Foto: Rob Lang www.roblang.com
Foto: Rob Lang http://www.roblang.com

Hoy, un poema de Xavier Villaurrutia se convierte en bandera de noches de insomnio.

Muchas veces, el arco que va del coqueteo al éxtasis suicida incluye un rosario de recelos, de pálpitos, de inseguridades, de soponcios. Eso lo dijo como nadie Xavier Villaurrutia (1903-1950), uno de los máximos autores en lengua hispana. Su portentoso “Deseo” puede ser bandera en más de una noche de insomnio de quien deletrea su amor “por la angustia y por la duda”. Y aún así no puede evitarlo.

Para acompañar el poema van dos regalos sensoriales: 1. La impecable imagen que ilustra esta entrada es un guiño al poeta, quien la hubiera disfrutado tanto como yo. 2. Dejo por aquí el mismo poema de Villaurrutia en la musicalización de Jaime López, cantada por Maru Enríquez y con una intervención de Jaime. Me encanta ese lamento hondo que se lleva al carajo el verso final, como corresponde. Ahora sí, buen #MiércolesDePoesía.
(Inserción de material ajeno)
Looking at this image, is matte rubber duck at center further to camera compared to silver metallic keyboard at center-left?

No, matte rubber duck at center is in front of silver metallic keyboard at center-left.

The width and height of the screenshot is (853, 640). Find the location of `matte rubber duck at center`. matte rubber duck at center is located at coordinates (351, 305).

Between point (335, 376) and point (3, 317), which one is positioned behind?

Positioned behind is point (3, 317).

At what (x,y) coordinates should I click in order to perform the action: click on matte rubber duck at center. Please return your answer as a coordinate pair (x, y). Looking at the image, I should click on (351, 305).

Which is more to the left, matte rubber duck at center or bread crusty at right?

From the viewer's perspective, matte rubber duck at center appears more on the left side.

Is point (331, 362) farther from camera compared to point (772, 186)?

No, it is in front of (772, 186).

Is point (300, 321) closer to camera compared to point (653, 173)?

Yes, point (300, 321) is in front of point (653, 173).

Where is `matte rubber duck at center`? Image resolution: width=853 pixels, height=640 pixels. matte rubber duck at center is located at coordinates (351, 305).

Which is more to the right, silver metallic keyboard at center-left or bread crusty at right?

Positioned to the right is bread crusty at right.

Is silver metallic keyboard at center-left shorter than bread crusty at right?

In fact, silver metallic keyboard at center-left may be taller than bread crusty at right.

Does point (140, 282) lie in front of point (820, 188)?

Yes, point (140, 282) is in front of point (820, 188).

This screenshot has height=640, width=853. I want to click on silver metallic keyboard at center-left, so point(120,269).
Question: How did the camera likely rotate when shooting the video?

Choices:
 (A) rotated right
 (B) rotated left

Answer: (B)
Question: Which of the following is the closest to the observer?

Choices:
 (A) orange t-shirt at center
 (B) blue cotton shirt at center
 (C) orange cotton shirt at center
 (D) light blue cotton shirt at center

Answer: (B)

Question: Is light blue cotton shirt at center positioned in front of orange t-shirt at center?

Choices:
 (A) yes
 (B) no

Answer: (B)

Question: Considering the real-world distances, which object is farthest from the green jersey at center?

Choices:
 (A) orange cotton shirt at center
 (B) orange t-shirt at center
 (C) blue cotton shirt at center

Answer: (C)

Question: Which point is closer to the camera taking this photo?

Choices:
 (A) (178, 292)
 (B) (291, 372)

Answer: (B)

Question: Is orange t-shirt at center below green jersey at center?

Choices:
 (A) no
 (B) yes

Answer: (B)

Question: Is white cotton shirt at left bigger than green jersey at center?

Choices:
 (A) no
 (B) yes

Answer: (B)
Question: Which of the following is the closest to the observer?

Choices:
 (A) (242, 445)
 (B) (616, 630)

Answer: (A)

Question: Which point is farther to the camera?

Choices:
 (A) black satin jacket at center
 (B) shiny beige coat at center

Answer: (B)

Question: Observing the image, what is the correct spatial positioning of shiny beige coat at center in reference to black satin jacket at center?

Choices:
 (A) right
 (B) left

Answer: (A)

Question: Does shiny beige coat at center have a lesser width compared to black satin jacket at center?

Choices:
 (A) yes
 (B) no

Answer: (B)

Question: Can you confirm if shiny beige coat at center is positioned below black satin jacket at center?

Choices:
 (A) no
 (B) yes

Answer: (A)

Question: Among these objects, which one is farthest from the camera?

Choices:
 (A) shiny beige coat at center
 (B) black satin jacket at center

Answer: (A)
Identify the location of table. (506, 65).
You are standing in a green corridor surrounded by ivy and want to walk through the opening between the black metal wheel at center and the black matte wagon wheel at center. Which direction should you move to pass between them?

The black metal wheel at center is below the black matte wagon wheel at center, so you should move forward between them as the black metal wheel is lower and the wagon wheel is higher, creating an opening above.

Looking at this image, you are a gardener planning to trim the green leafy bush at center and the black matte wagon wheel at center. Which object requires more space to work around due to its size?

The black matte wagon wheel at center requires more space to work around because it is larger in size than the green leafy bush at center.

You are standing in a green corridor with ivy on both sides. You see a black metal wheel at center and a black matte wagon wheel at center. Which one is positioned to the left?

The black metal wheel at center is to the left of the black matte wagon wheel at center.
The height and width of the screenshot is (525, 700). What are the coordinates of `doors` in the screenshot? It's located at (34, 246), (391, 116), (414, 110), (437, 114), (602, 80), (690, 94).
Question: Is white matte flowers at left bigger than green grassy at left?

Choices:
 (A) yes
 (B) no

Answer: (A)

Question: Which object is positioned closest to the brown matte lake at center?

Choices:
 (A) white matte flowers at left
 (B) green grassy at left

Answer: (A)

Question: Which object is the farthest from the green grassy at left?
Da click en el enlace para oír la canción

Amarte con un fuego duro y frío.
Amarte sin palabras, sin pausas ni silencios.

Amarte sólo cada vez que quieras,
y sólo con la muda presencia de mis actos.

Amarte a flor de boca y mientras la mentira
no se distinga en ti de la ternura.

Amarte cuando finges toda la indiferencia
que tu abandono niega, que funde tu calor.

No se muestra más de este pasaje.